Another take on Loans
Wednesday, January 18th, 2006Prem’s poser about the effect of not taking loans from an economic perspective prompted me to write this. One disclaimer though,I am also not an economics guru. But then I am never ashamed to reveal my ignorance.
To the best of my knowledge, the impact of loans from an economic viewpoint is based on the ‘Multiplier effect‘ concept in Economics.
According to this concept, there are some unused resources in an economy (land, labor,capital etc). By increasing demand in the economy, it is possible to increase the utilization of these resources for economic benefit(boosting production). This is my understanding. But maybe some economics guy can throw more light.
But having said that, this concept is more relevant to credit given by financial institutions to industrial houses.
But the downside to it is that financial institutions are required to lend money to industrial houses at very less rates of interest. Like, say 4% etc.
On the contrary take the case of retail consumer credit. For example take the case of credit cards. The rates of interest for credit card debts is about 2% per month. Which comes to about 24% per annum. No wonder banks offer lifetime free credit card.
Even in the case of personal loans, the rates of interest charged is usually in the order of 16% per annum. Not to mention the numerous processing charges, fees etc.

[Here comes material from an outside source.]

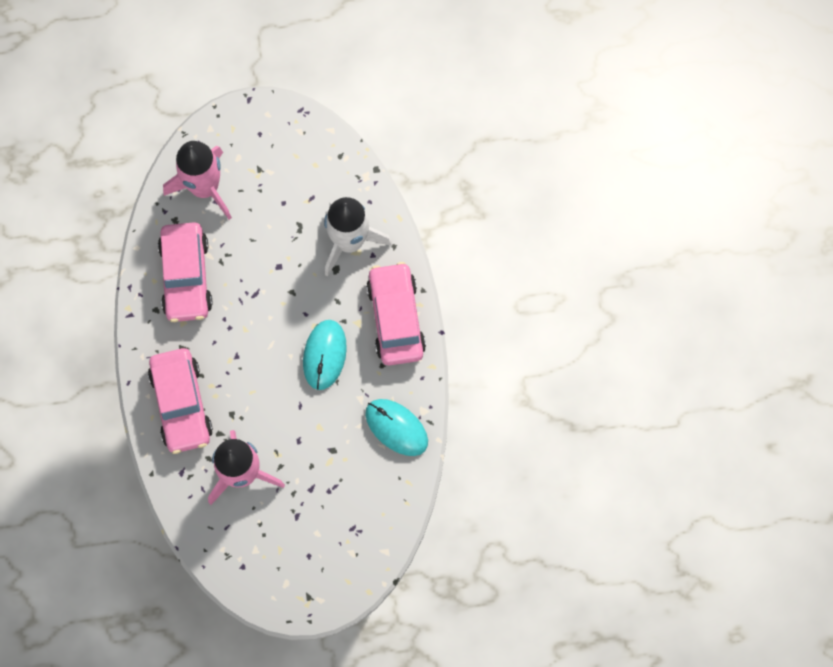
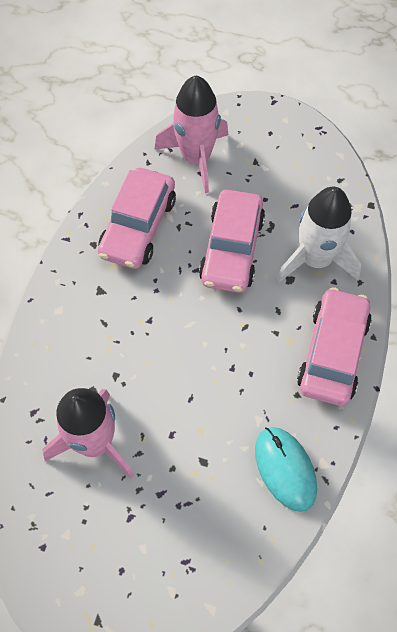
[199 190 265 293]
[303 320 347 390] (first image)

Also when you provide loans to a gullible salaried employee, the balance is always in favor of financial institutions when it comes to loan default or some other dispute. He is after all an individual. He will not resort to legal remedy that easily.
The methods employed by some of the private sector banks for loan recovery would put the eetikaaraan in old thamizh movies to shame. More on this later.
The industrialists on the other hand would demand lower rates of interest in view of the huge loan amount. I also suppose RBI has some norms with regard to the rates of interest for loans offered to financial institutions.
From a business standpoint consider two scenarios.
Case 1:
1 crore loan given at say 5% for a leading industrial house.
Case 2:
100 personal loans of Rs 1lakh each where each fetches a rate of interest of 16% pa.
It does not take a genius to figure out which is profitable, right?
Of course banks justify these high rates of interest on the basis of lack of security for personal loans and credit card debts. But from what I have seen as an observer, no bank will give a personal loan without signed cheques in its favor. A signed cheque is an acknowledgement of debt according to Negotiable Instruments Act(again to the best of my knowledge).
Also add to it the prospect of harassing the consumer in case of default. All this is not possible when you are dealing with powerful industrialists.
I would like to know one thing. Does the likes of Citibank, HSBC, Standard Chartered give loans for industrial projects if at all? I am not sure. Only public sector banks sanction loans for starting industrial projects.
If the banks in India are so slush with funds, why not lend it to industrial projects for lower rates of interests? This will generate employment opportunities. But banks are here to make money.
In my layman’s opinion, a loan given for industrial houses will have a greater impact on economy than all these personal loans or credit card debts. But these kind of loans are proliferating mainly because of the profitability aspect of these institutions.